Missing from the documentary evidence are facts that could shed more direct light on the Diallo shooting itself. The existence of a videotape (taken from a security camera on the scene or from a nearby business) showing the sequence of events could either bolster or refute Gladwell’s account of the shooting. Nothing could replace seeing it firsthand. Such documentary evidence is unlikely, and so the next best thing might be copies of the trial transcript, showing the evidence used by both sides. Presumably the defense team used police reports to exonerate the officers while prosecutors used that same evidence or other facts gathered by their investigators to charge the officers with the crime of second-degree murder.

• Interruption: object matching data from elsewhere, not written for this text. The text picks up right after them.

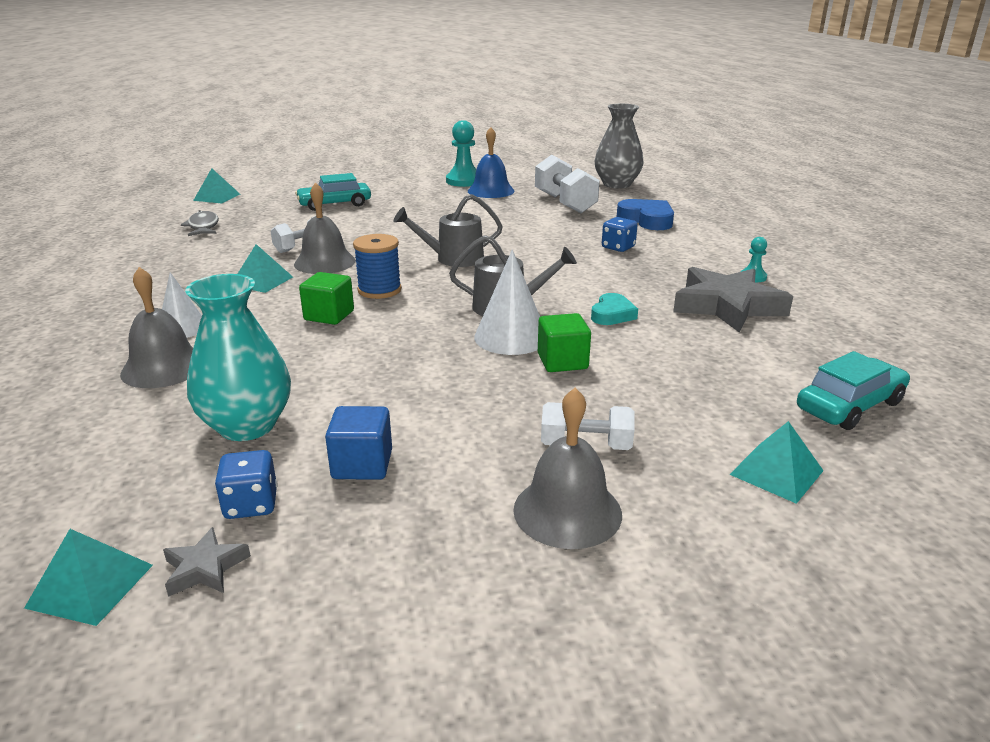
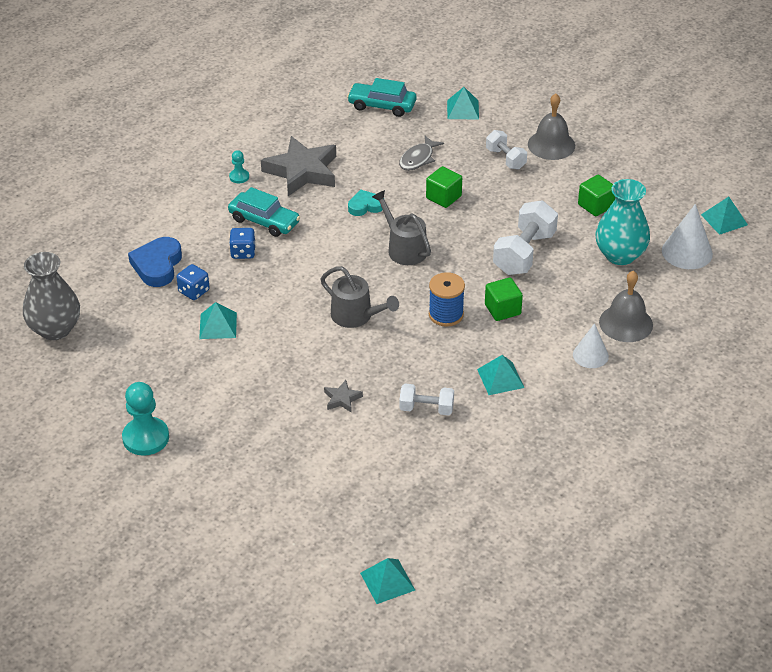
camera: 130 degrees left, 15 degrees up
grey star [163,527,251,597] -> grey star moved to [324,380,363,413]
grey fish [181,210,219,236] -> grey fish moved to [399,136,444,171]
blue dice [215,450,277,519] -> blue dice moved to [176,264,210,300]
grey bell [294,182,356,274] -> none
turquoise car [295,173,371,211] -> turquoise car moved to [228,187,300,237]
blue cube [325,406,392,480] -> green cube [578,175,615,216]
blue bell [468,127,515,198] -> none
white cone [474,250,540,355] -> white cone moved to [662,204,713,269]
white dumbbell [535,155,600,213] -> white dumbbell moved to [493,200,558,275]
none -> turquoise pyramid [199,302,237,339]

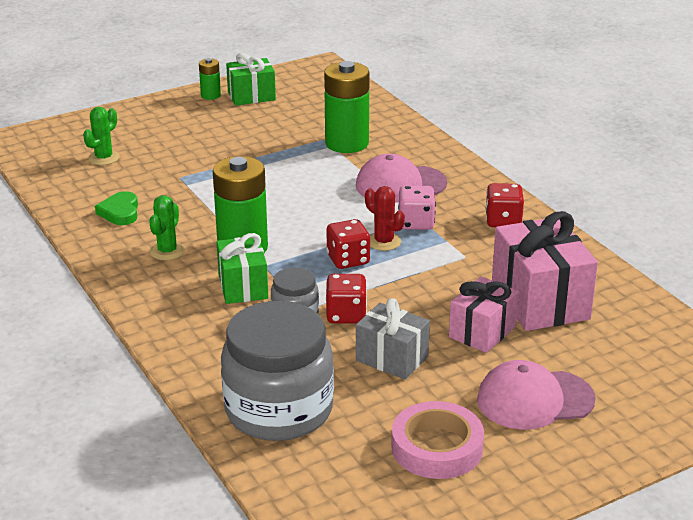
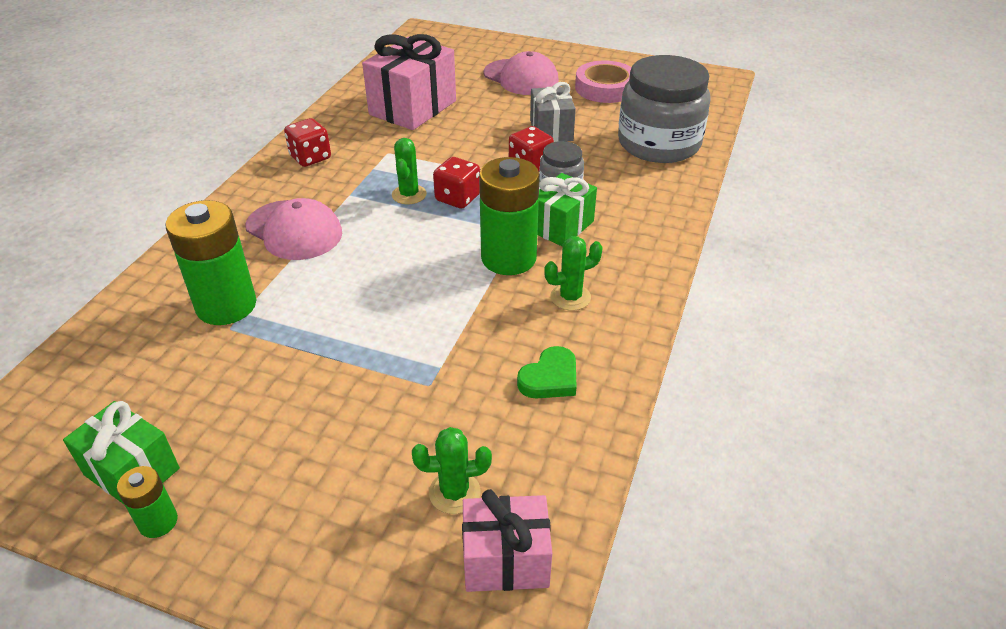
camera: 130 degrees left, 10 degrees up
red cactus [365,186,405,251] -> green cactus [392,138,427,204]
pink dice [398,186,436,230] -> none
pink gift [449,277,519,353] -> pink gift moved to [462,489,552,592]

That criminal charges were brought in the first place suggests there’s enough evidence to at least question the central thesis of this essay – that the shooting was a tragic accident. But the prosecution may have been influenced by the highly charged political atmosphere generated by the Diallo case. The extensive trial transcript would provide the most extensive documentary evidence to analyze. Also potentially helpful would be the research and/or interview notes Gladwell used to write his account of the incident. Did he rely only on the police officers’ testimony? Did he interview bystanders who may have witnessed it? Answers to such questions would help one to better evaluate his thoroughness and objectivity.